When did this happen?

We learned of this issue on Jan. 22, 2019, and began an immediate investigation. By Feb. 2, 2019, we had fully identified the cause of the issue and corrected the issue to ensure patient information was no longer viewable by another user.

How do I know if I was impacted?

All affected individuals were notified by mailed letters sent on March 22, 2019. If your contact information is current with Mayo Clinic, and you did not receive a letter, you can be assured that you were not impacted by this incident.

What personal information was exposed?

In most cases, the information included the patient's name, age, date of clinical service and information related to clinical care for one date of service.  In rare cases, the information also included the patient's Mayo Clinic number and/or birthdate.

Were social security numbers exposed?

No.

Was the information protected/encrypted?

The patient mobile application is encrypted. Any information that could have been viewable to another user has been removed and linked to the correct patient.

How many people were involved?

There were 1,902 individuals who were affected by this.

Was the information removed from the server/directory?

Although the information was not stored in the mobile application, it could have been viewable. We have ensured the information is no longer viewable by another user.

Does this mean someone had access to another patient's mobile application?

No, the error was the result of incorrect information being viewable in one other patient's mobile application. This information was not stored in the mobile application and would have only been viewed if that user logged in to the mobile application, clicked on his/her Lab Results, clicked on a specific Lab Test performed between April 2001 and September 2008, clicked on a Lab Value, clicked on Individual Results, and then viewed the Lab Comment, which would have instead contained another patient's information for one date of service.

The user did not have access to another patient's mobile application, nor did the user have access to additional information other than the one incorrect comment.

Can you tell me who viewed the information?

We do not have evidence that another person actually viewed the information.

Can you tell me exactly what information was viewable?

In general, the information could have included a patient's name, age, clinic number and/or information related to the patient’s clinical care.

Why didn't you tell affected individuals about the breach of the data sooner?

Upon learning of the issue, we began an immediate investigation to determine the cause of the incident.

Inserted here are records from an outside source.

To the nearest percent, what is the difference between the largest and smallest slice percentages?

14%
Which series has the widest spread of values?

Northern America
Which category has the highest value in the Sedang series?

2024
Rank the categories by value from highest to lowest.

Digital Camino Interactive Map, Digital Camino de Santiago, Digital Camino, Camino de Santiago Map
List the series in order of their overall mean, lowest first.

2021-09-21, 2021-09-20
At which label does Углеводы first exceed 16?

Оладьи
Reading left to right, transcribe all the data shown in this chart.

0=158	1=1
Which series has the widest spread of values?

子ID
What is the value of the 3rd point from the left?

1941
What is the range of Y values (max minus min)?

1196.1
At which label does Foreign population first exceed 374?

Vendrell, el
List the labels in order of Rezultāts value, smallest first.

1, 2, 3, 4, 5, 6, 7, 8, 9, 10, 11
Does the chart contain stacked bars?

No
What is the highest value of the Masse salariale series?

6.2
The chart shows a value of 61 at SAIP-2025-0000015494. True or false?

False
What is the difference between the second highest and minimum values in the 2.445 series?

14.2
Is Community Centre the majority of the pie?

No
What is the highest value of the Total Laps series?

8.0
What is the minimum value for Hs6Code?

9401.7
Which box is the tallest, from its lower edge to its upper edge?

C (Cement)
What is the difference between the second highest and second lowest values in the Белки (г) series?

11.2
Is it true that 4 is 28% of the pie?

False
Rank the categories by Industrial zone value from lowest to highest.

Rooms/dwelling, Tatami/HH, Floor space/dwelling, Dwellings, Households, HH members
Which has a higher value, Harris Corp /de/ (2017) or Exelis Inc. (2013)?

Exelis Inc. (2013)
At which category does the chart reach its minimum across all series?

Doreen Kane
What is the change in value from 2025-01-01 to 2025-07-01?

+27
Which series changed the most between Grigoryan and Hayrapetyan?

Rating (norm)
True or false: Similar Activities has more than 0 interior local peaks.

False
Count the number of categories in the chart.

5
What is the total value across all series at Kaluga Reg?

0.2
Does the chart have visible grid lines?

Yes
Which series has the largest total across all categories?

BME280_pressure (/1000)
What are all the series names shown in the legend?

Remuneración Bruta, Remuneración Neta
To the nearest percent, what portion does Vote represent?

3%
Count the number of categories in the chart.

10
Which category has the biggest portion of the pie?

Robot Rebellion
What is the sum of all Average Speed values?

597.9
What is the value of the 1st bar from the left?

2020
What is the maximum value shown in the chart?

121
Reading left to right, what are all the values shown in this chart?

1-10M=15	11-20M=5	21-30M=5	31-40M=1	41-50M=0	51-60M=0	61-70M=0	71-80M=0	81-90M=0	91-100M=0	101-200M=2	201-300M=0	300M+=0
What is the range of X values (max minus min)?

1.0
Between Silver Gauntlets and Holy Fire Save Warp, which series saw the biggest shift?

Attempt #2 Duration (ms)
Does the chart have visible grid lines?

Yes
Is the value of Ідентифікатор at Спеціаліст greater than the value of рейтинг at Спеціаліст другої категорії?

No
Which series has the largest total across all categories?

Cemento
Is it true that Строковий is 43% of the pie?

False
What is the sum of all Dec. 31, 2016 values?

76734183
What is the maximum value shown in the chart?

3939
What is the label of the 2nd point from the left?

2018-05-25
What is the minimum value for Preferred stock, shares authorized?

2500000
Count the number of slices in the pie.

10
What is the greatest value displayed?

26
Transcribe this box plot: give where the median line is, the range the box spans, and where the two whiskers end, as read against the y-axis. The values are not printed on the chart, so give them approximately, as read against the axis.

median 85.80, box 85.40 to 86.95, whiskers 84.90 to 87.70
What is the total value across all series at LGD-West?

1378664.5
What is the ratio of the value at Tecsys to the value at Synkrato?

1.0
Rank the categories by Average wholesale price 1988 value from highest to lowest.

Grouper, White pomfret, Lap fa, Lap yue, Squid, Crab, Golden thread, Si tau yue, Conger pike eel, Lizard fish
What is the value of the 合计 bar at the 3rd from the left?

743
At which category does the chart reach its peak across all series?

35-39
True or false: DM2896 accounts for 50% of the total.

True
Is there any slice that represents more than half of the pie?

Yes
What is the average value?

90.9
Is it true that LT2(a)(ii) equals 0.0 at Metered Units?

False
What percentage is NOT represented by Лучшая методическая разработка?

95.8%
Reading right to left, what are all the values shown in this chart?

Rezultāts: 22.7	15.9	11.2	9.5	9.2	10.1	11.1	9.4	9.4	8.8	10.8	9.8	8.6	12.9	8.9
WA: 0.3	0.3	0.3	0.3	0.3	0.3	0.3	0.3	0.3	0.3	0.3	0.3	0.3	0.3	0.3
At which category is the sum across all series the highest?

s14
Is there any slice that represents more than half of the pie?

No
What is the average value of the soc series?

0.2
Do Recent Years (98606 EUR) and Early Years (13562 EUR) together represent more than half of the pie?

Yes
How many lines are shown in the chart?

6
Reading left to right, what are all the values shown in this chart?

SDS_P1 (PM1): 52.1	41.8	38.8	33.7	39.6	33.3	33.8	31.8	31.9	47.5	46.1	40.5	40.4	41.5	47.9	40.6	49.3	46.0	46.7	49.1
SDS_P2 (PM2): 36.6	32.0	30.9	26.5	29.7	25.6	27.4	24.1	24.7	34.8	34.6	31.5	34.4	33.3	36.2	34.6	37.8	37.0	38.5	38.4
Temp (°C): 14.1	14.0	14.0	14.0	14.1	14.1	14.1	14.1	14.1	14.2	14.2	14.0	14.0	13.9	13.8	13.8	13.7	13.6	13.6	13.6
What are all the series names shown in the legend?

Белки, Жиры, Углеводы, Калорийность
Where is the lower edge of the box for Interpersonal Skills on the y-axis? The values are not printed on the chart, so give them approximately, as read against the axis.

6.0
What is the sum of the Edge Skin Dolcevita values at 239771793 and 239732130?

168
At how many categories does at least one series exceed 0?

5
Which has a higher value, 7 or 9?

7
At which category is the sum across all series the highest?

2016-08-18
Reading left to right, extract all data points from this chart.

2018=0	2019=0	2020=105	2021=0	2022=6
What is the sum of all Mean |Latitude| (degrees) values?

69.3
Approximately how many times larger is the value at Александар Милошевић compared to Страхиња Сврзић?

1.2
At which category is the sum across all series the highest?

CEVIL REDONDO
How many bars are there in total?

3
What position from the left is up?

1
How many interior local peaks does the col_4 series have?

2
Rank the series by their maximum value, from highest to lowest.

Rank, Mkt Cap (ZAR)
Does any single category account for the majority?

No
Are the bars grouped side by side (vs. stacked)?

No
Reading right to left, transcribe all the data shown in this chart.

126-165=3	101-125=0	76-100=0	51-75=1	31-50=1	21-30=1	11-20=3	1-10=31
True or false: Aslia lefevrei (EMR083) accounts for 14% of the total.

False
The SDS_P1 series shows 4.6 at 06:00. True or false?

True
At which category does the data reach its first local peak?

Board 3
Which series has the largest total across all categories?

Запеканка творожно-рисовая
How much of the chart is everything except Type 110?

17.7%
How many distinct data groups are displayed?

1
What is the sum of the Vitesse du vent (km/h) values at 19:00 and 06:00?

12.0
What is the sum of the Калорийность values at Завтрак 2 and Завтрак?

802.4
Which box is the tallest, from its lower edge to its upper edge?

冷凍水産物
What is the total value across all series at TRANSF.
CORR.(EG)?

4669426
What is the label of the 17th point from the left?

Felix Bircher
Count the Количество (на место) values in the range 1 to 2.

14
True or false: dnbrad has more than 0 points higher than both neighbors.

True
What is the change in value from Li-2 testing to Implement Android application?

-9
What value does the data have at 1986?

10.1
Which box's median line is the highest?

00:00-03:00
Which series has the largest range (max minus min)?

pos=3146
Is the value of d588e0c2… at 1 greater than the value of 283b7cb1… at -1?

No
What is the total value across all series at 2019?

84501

Once the cause was identified, we acted immediately to secure all patients' information and accurately identify affected patients.

What is Mayo Clinic doing to prevent this kind of breach from happening again?

Mayo Clinic takes this matter very seriously, and we put additional technical safeguards in place to prevent future incidents from occurring.

If there are any updates regarding the investigation into the data breach, how will we be notified?

If additional updates are provided, Mayo Clinic will notify affected individuals through a letter.

Has the information been misused?

At this time, there is no evidence that there has been any use, or attempted use, of the information exposed in this incident.

What are the risks of identity theft with the information that was exposed?

The information that may have been viewed by another individual did not contain any financial information or social security numbers. Due to this, we do not believe the information could be used for identity theft purposes.